Excerpt to read section start

# Dovetail Layout - Advice Required Please!



## OPJ (25 Oct 2008)

Hi guys,

I've started machining up some English Cherry for a wall-mounted bookshelf with dovetailed corners, 1000m tall x 600mm wide. The joints at the top will be half-lap/half-blind dovetails with throughs at the bottom. Timber has a finished size of 230mm wide 22mm thick

Trouble is, I've had to join two boards edge-to-edge in order to get the width. As I don't like centrelines though, I decide to offset the "centre"-line by 10mm... I think it works quite well (I've already done this part in the workshop!) although it isn't that obvious.

Anyway. I'm assuming it's best to have a tail rather than pin over the join but, I can't decide how to arrange the rest of them.

Should I keep them all uniform across the 230mm width? If so, how would you do this marking out the tails first?

Or, should I try something different - in which case, I'm open to ideas and suggestions! :wink: 

Here are the throughs:







And the half-laps:






Any thoughts or suggestions would be much appreciated,

Olly.


----------



## SketchUp Guru (25 Oct 2008)

My personal preference is a pin/socket on the centerline of the board. If you did that here, would the pin miss the glue line? 

I like that the tails are wider than the pins but I'd prefer to see even wide ones.


----------



## OPJ (25 Oct 2008)

Hi Dave,

Yes, with a pin centred on 115mm that should work. They're only 3mm wide at their narrowest point. Good point on the width of the tails too. To me, it does look over-crowded at the moment.

I'll see what I can come up with, thanks. :wink:


----------



## MikeG. (25 Oct 2008)

Hi Olly......

Excerpt to read section end

Tasks to perform:
a – Decide whether each statement agrees with the forum thread on dovetail layout, answering yes or no and quoting the exact words of the thread that settle it: (i) The finished timber is 22mm thick. (ii) Through dovetails will be used at the top of the bookshelf. (iii) OPJ shifted the "centre"-line by 10mm.
b – Resume the forum thread on dovetail layout after its final line, carrying on the reply from MikeG.
Nothing in the rows is needed here.

Extracted information section start

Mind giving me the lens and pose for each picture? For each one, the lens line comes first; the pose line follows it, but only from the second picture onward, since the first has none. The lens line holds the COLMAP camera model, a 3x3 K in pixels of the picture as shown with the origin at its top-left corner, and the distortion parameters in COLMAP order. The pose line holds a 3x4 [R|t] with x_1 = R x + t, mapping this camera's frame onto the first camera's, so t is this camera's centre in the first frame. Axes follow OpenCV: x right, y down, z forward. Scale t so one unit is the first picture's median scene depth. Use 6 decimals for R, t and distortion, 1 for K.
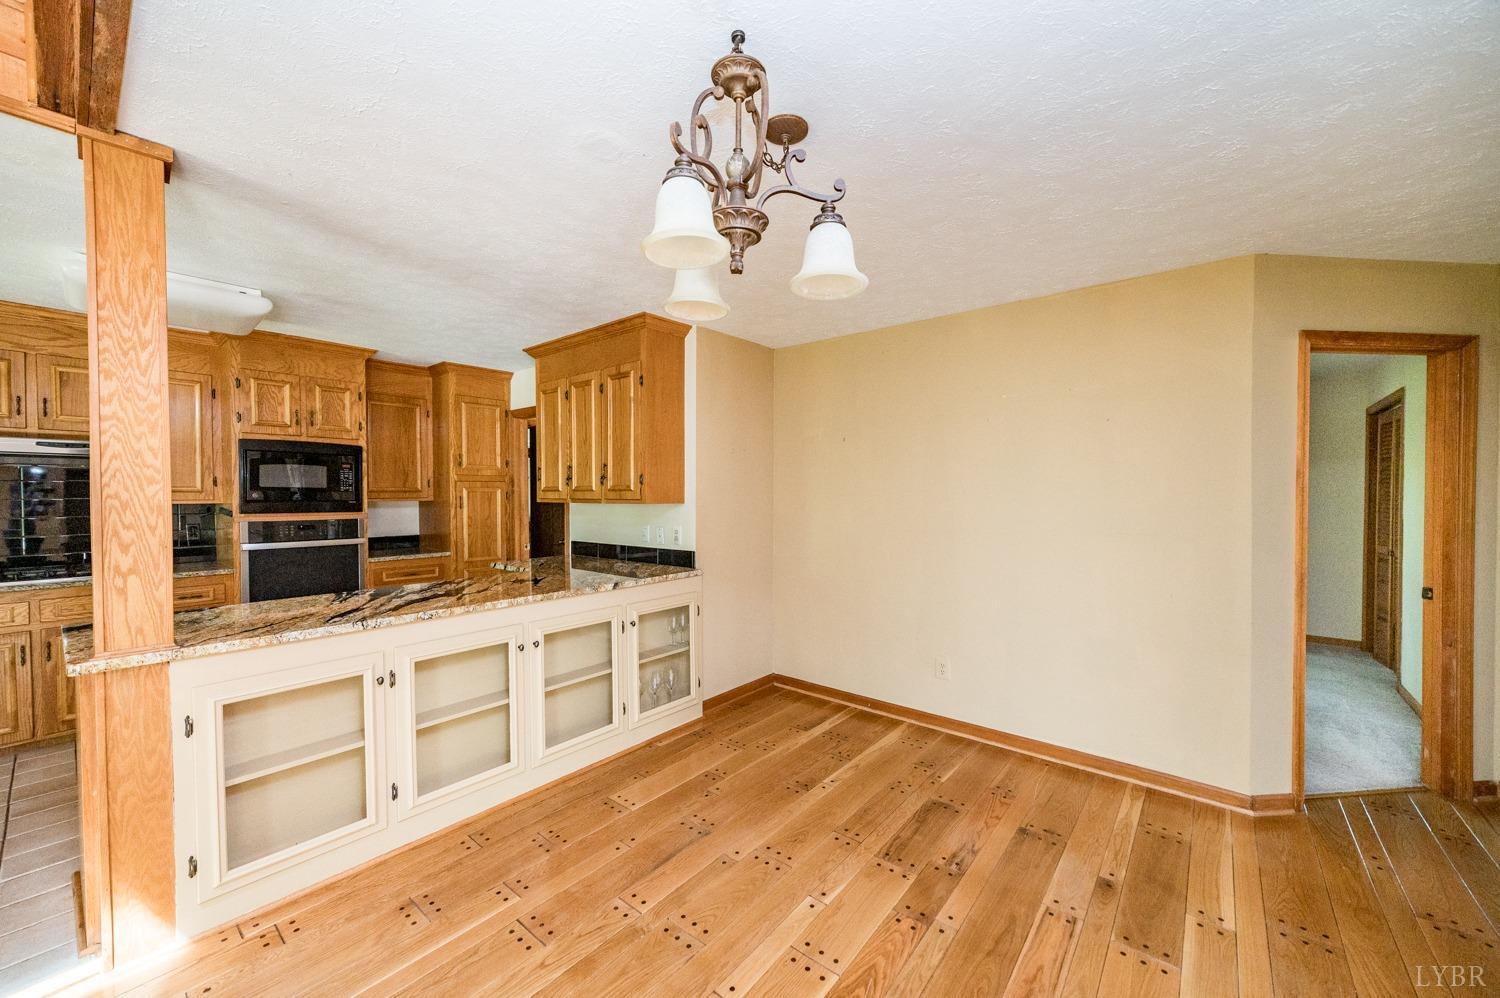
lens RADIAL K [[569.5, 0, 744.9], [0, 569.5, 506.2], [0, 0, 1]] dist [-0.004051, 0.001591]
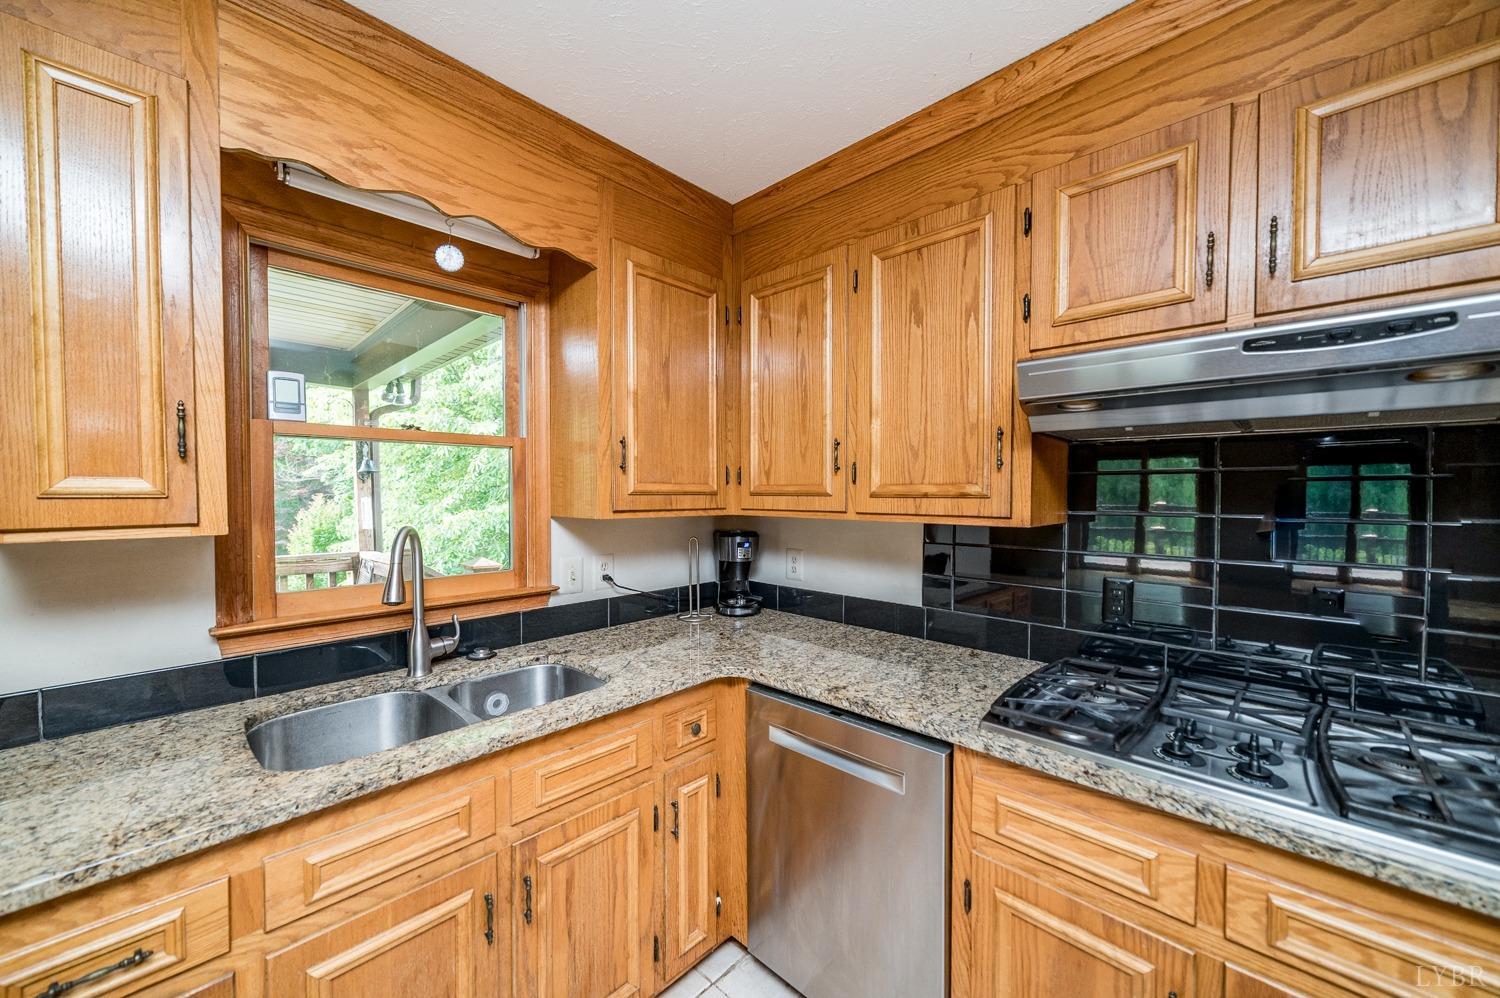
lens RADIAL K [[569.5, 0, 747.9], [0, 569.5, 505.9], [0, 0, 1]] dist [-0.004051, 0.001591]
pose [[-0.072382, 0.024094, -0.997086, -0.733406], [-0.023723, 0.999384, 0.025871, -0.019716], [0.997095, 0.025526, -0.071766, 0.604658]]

Extracted information section end
Extracted information section start

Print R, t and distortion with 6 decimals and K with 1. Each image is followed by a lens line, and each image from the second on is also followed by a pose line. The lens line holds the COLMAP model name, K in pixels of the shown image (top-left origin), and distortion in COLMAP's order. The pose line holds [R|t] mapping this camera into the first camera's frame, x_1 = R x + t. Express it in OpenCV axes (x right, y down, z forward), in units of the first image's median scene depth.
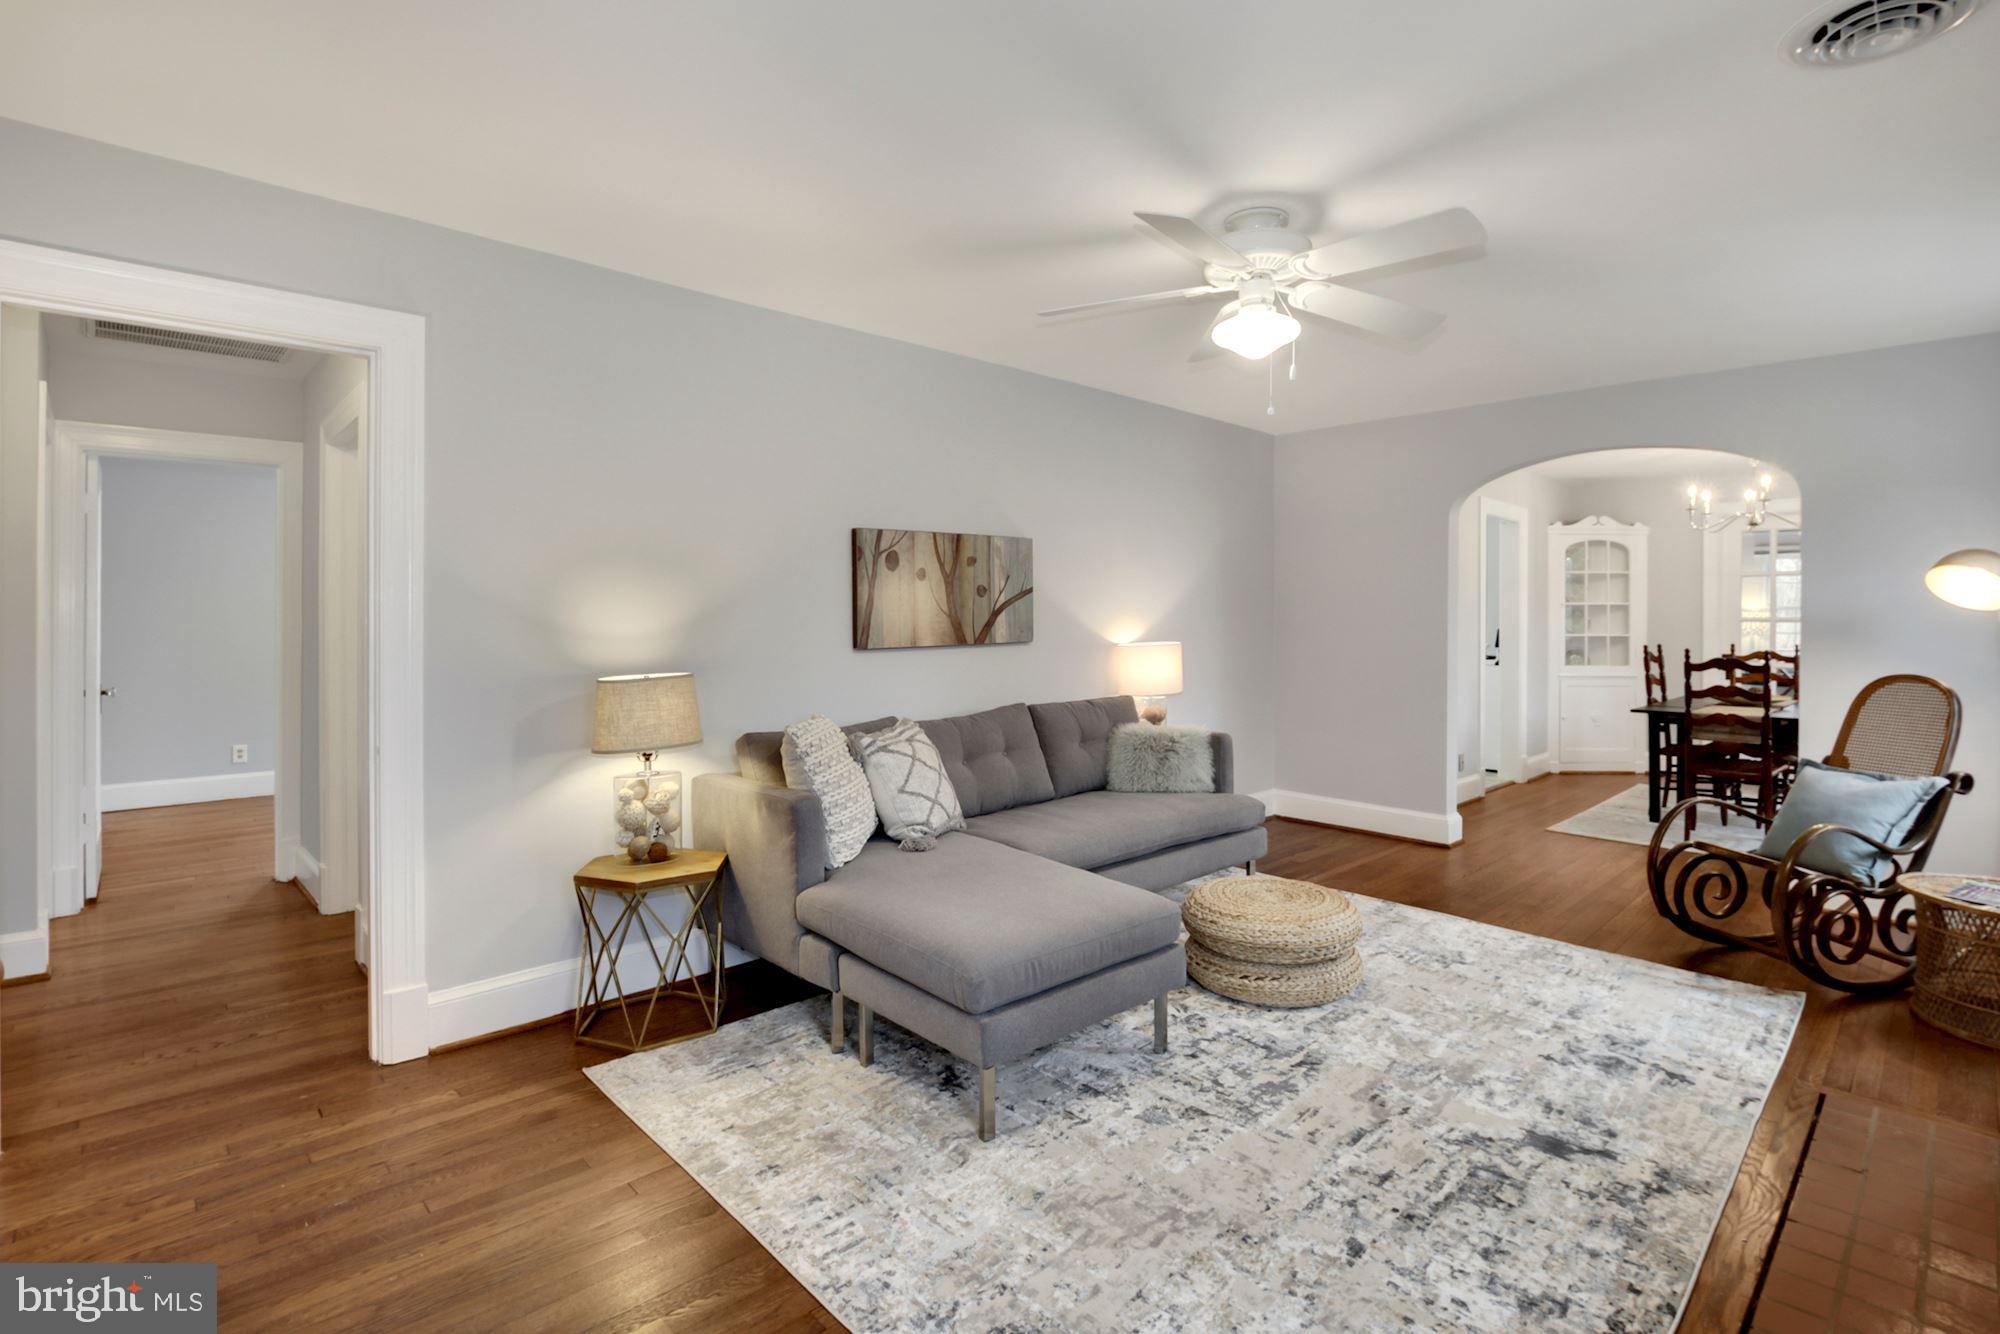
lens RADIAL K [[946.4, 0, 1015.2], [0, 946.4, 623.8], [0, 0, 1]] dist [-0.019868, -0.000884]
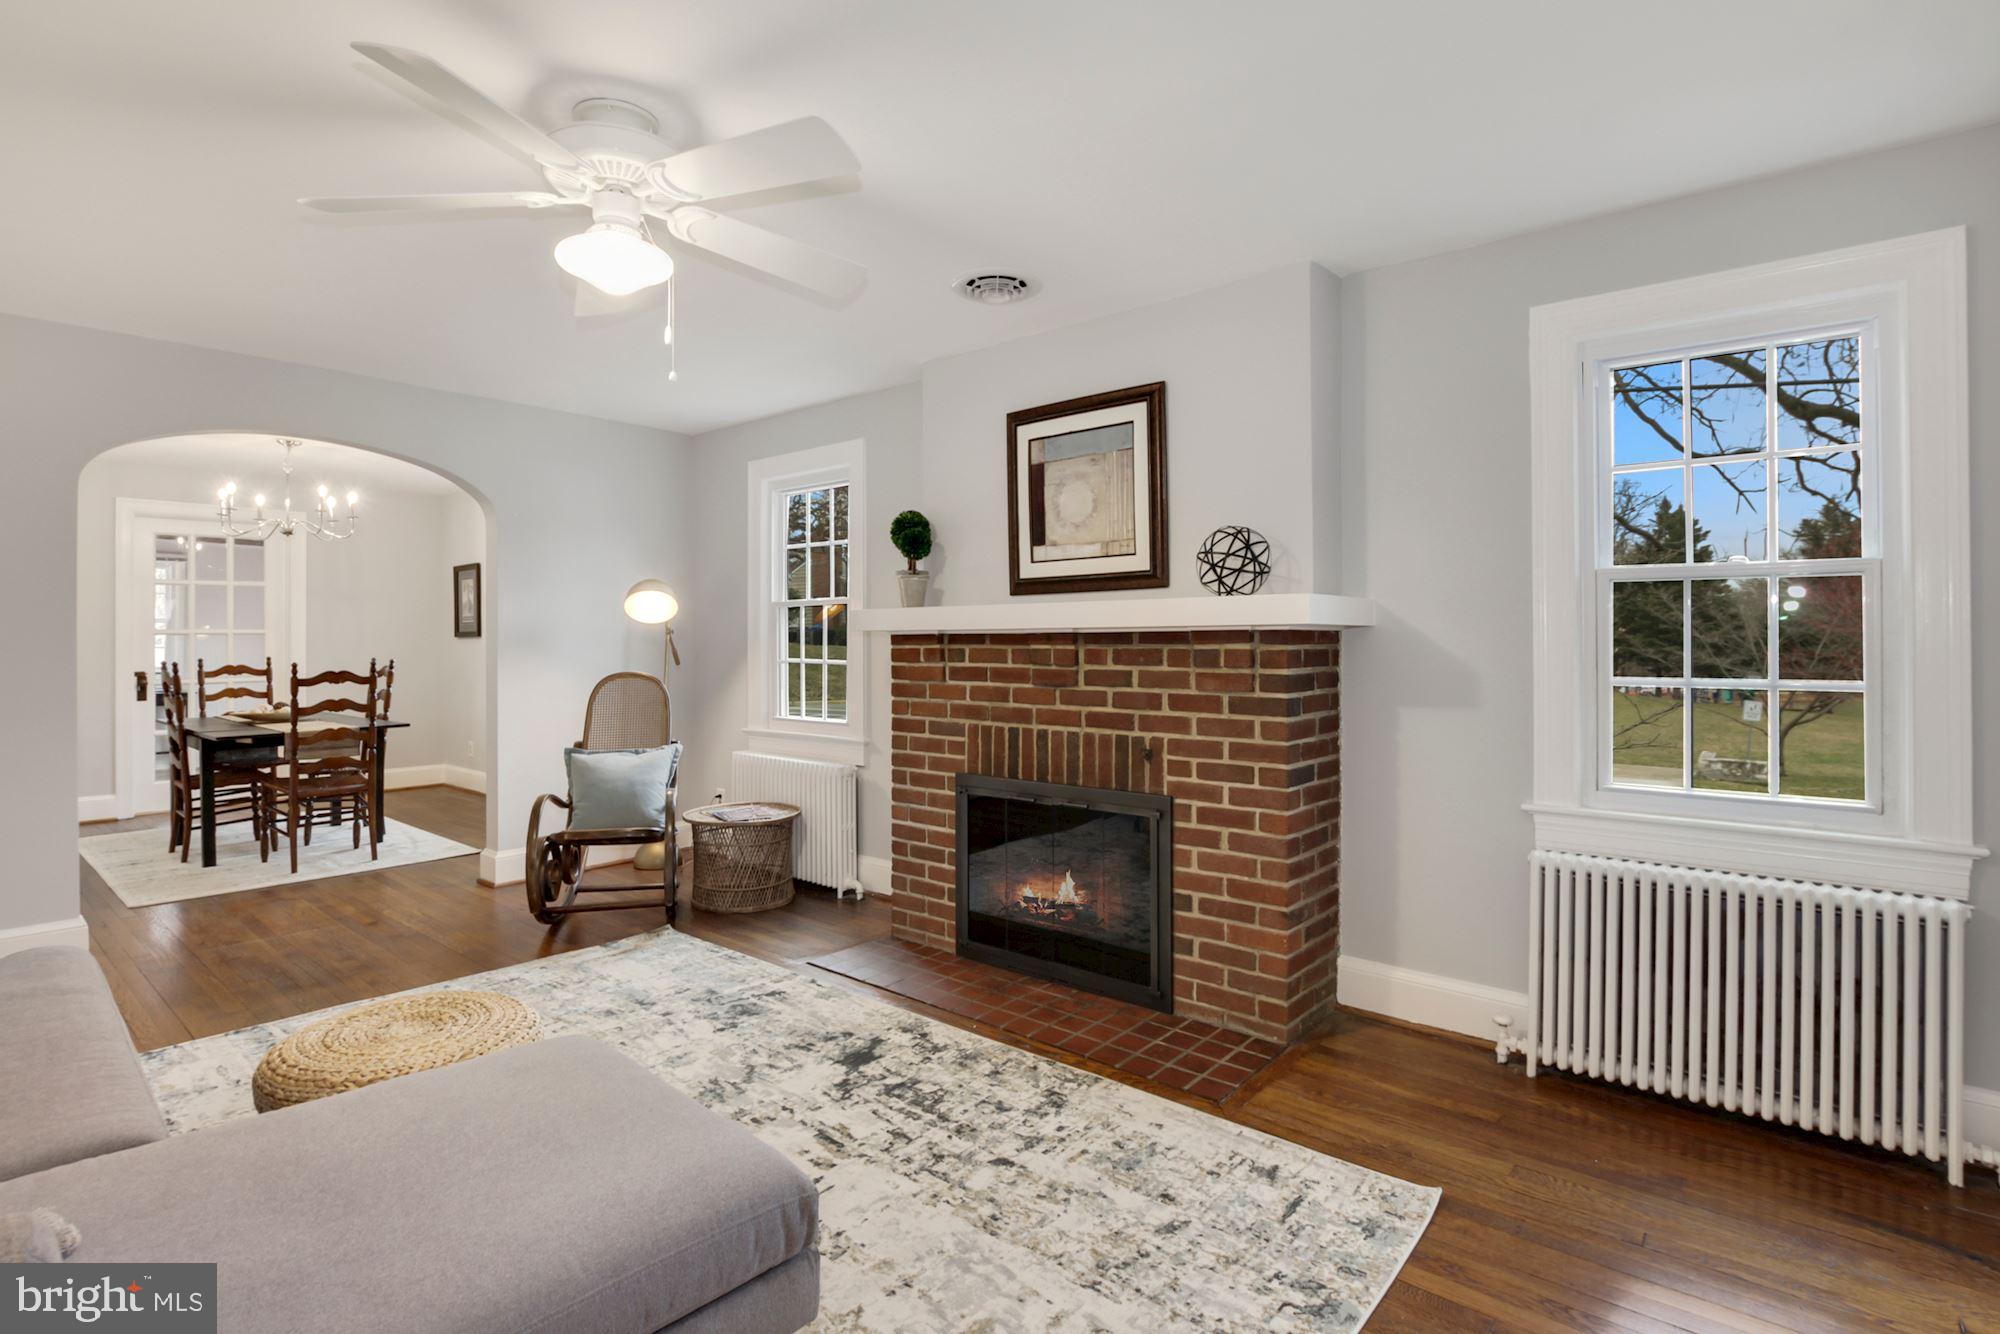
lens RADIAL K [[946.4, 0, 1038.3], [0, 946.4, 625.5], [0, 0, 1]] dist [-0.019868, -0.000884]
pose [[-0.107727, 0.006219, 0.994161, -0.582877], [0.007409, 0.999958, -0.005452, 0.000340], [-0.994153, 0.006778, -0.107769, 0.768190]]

Extracted information section end

Your responses:
a –
(i) Yes: "Timber has a finished size of 230mm wide 22mm thick"
(ii) No: "The joints at the top will be half-lap/half-blind dovetails with throughs at the bottom."
(iii) Yes: "I decide to offset the "centre"-line by 10mm"

b –
I agree with the bigger tails idea. My preference is always for bigger tails in the middle and smaller ones towards the edges. If I am going to the effort of handcutting dovetails I wouldn't want anyone thinking they were machined (not that I can machine them...........but they don't know that).

If you've done a decent job of your board joint, which I know you will have, I wouldn't be worried about it being in the middle, nor would I worry too much where it occurred in my joint (although I would aviod it being on a cut line).

I've not yet worked with cherry.......what's it like?

Mike


----------



## OPJ (26 Oct 2008)

Mike Garnham":i0epbyqz said:


> If you've done a decent job of your board joint, which I know you will have, I wouldn't be worried about it being in the middle, nor would I worry too much where it occurred in my joint (although I would aviod it being on a cut line).



Hi Mike,

Well... The joint itself is very clean and tidy. When I bought this cherry though, I basically bought all they had left (just enough for me!), which meant that not all boards appear to have come from the same tree so, I've been stuck with a couple of matches that are a little odd... One side will be hidden by a wall so, I've put them on that side. The 'face' side is not as bad. :wink: 

I joined the boards with cascamite (urea formaldehyde) so, there's little chance that the boards will suddenly spring apart! 

This is English Cherry and its my first time using it. It only likes sharp planer knives - and even then, I had one problem with the grain where my thicknesser took a big chunk out!! :? There are quite a few dead knots in these boards that I'll have to replace. It's not as knotty as some of the elm I've seen but it's certainly more so than American cherry, which tends to be darker and, perhaps, a bit easier to work?

I've also had to look at these boards carefully to ensure I won't run in to any short-grain problems when laying out the dovetails.

For now though, I think I'd better get back to SketchUp!


----------



## Steve Maskery (26 Oct 2008)

With that sort of width, you have room to play, don't you?
I'd certainly have a wide one in the middle and narrower ones to the edges, but how do you decide on the spacings?

Here are some ideas:

Use Fibonacci for the centre lines of the pins

Use an arithmetic or geometric progression.

Draw up a set of Hambridge rectangles and use the spacings from those for the centre lines.

Oooh, lots of options!
S


----------



## SketchUp Guru (26 Oct 2008)

Hambridge? Isn't that how you get your pigs to market when you live on the other side of the river? :lol:


----------



## maltrout512 (26 Oct 2008)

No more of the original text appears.